Assignment » One range is to be output from the listing below, exactly as written: the line with "[30](2016), M. Heinen, private communication." to the line with "[34] E. Leutheusser, Physica", both kept.

=====

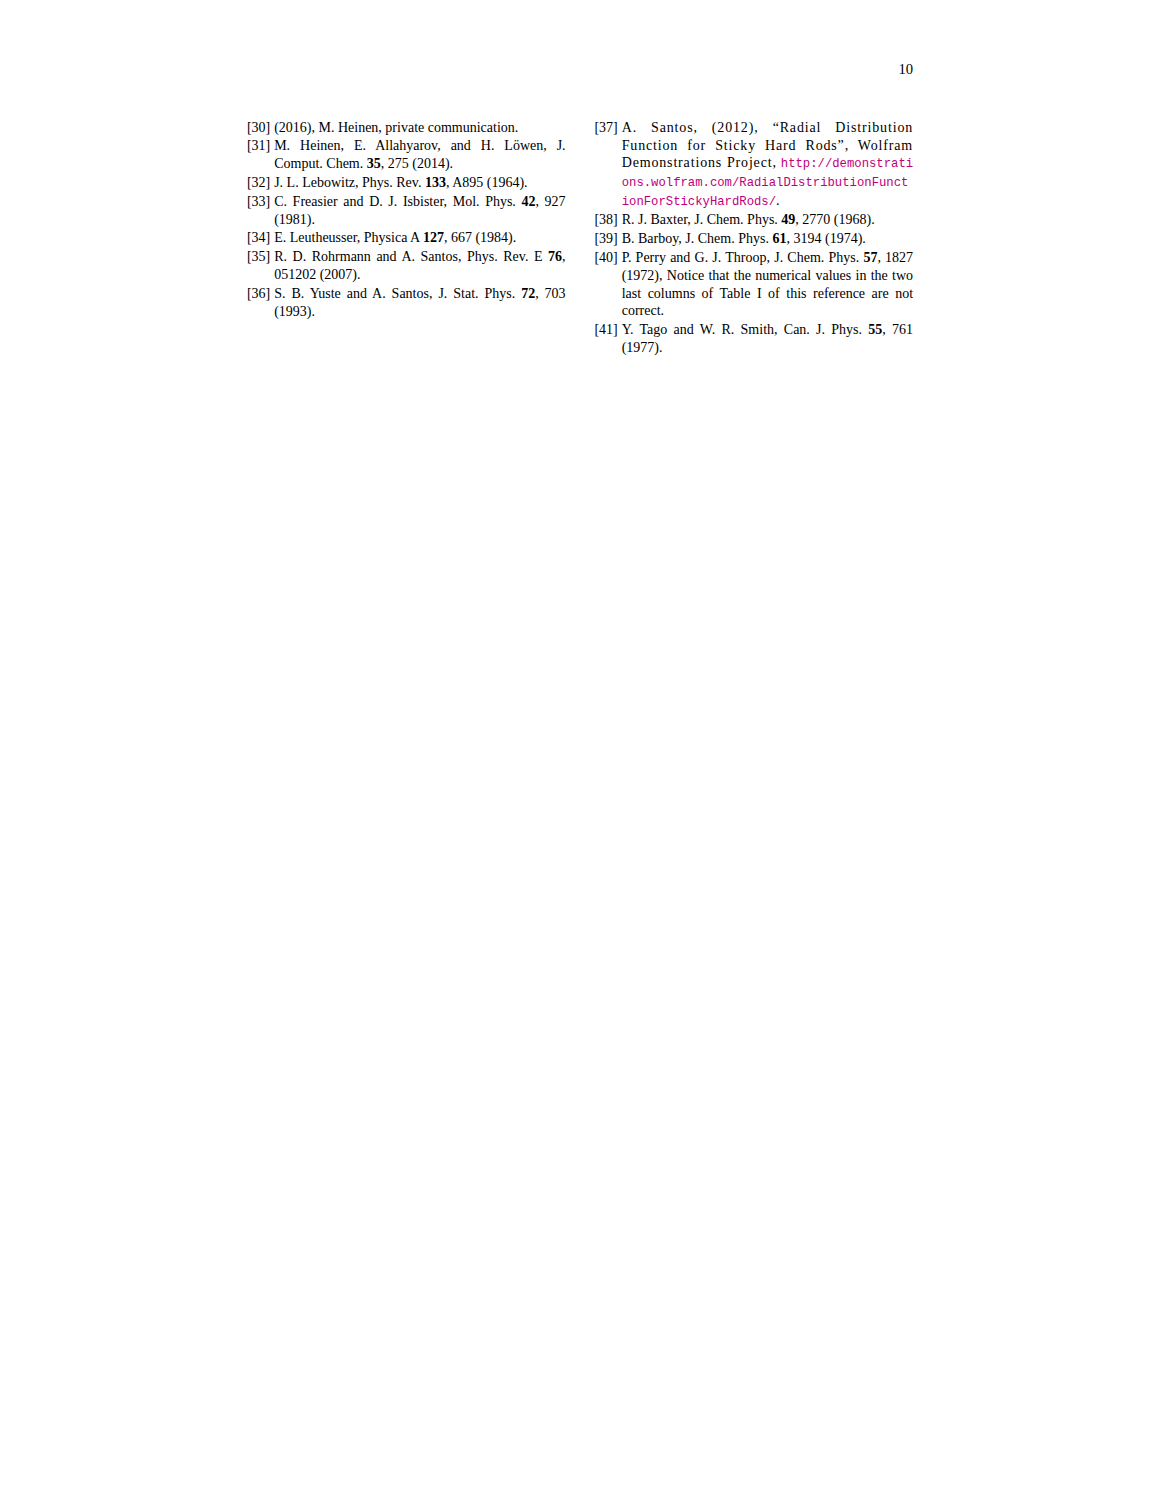10
[30](2016), M. Heinen, private communication.
[31] M. Heinen, E. Allahyarov, and H. Löwen, J. Comput. Chem. 35, 275 (2014).
[32] J. L. Lebowitz, Phys. Rev. 133, A895 (1964).
[33] C. Freasier and D. J. Isbister, Mol. Phys. 42, 927 (1981).
[34] E. Leutheusser, Physica A 127, 667 (1984).
[35] R. D. Rohrmann and A. Santos, Phys. Rev. E 76, 051202 (2007).
[36] S. B. Yuste and A. Santos, J. Stat. Phys. 72, 703 (1993).
[37] A. Santos, (2012), “Radial Distribution Function for Sticky Hard Rods”, Wolfram Demonstrations Project, http://demonstrations.wolfram.com/RadialDistributionFunctionForStickyHardRods/.
[38] R. J. Baxter, J. Chem. Phys. 49, 2770 (1968).
[39] B. Barboy, J. Chem. Phys. 61, 3194 (1974).
[40] P. Perry and G. J. Throop, J. Chem. Phys. 57, 1827 (1972), Notice that the numerical values in the two last columns of Table I of this reference are not correct.
[41] Y. Tago and W. R. Smith, Can. J. Phys. 55, 761 (1977).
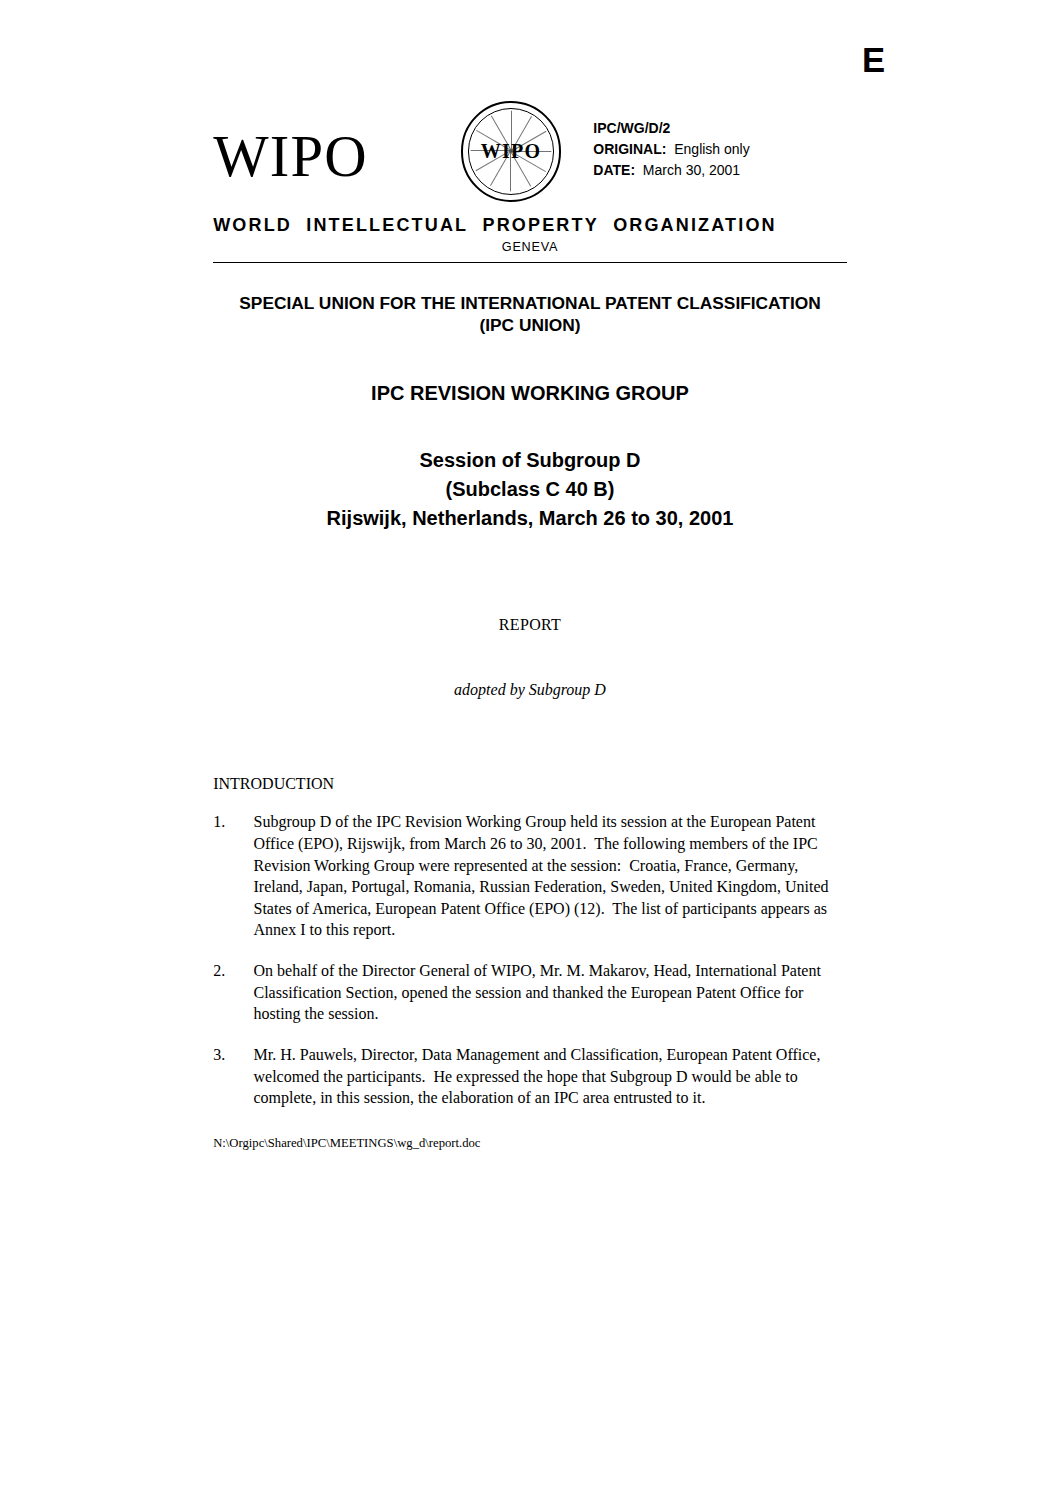E
WIPO
WIPO
IPC/WG/D/2
ORIGINAL: English only
DATE: March 30, 2001
WORLD INTELLECTUAL PROPERTY ORGANIZATION
GENEVA
SPECIAL UNION FOR THE INTERNATIONAL PATENT CLASSIFICATION
(IPC UNION)
IPC REVISION WORKING GROUP
Session of Subgroup D
(Subclass C 40 B)
Rijswijk, Netherlands, March 26 to 30, 2001
REPORT
adopted by Subgroup D
INTRODUCTION
1.
Subgroup D of the IPC Revision Working Group held its session at the European Patent Office (EPO), Rijswijk, from March 26 to 30, 2001. The following members of the IPC Revision Working Group were represented at the session: Croatia, France, Germany, Ireland, Japan, Portugal, Romania, Russian Federation, Sweden, United Kingdom, United States of America, European Patent Office (EPO) (12). The list of participants appears as Annex I to this report.
2.
On behalf of the Director General of WIPO, Mr. M. Makarov, Head, International Patent Classification Section, opened the session and thanked the European Patent Office for hosting the session.
3.
Mr. H. Pauwels, Director, Data Management and Classification, European Patent Office, welcomed the participants. He expressed the hope that Subgroup D would be able to complete, in this session, the elaboration of an IPC area entrusted to it.
N:\Orgipc\Shared\IPC\MEETINGS\wg_d\report.doc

=====

Response to the exercise »
[30](2016), M. Heinen, private communication.
[31] M. Heinen, E. Allahyarov, and H. Löwen, J. Comput. Chem. 35, 275 (2014).
[32] J. L. Lebowitz, Phys. Rev. 133, A895 (1964).
[33] C. Freasier and D. J. Isbister, Mol. Phys. 42, 927 (1981).
[34] E. Leutheusser, Physica A 127, 667 (1984).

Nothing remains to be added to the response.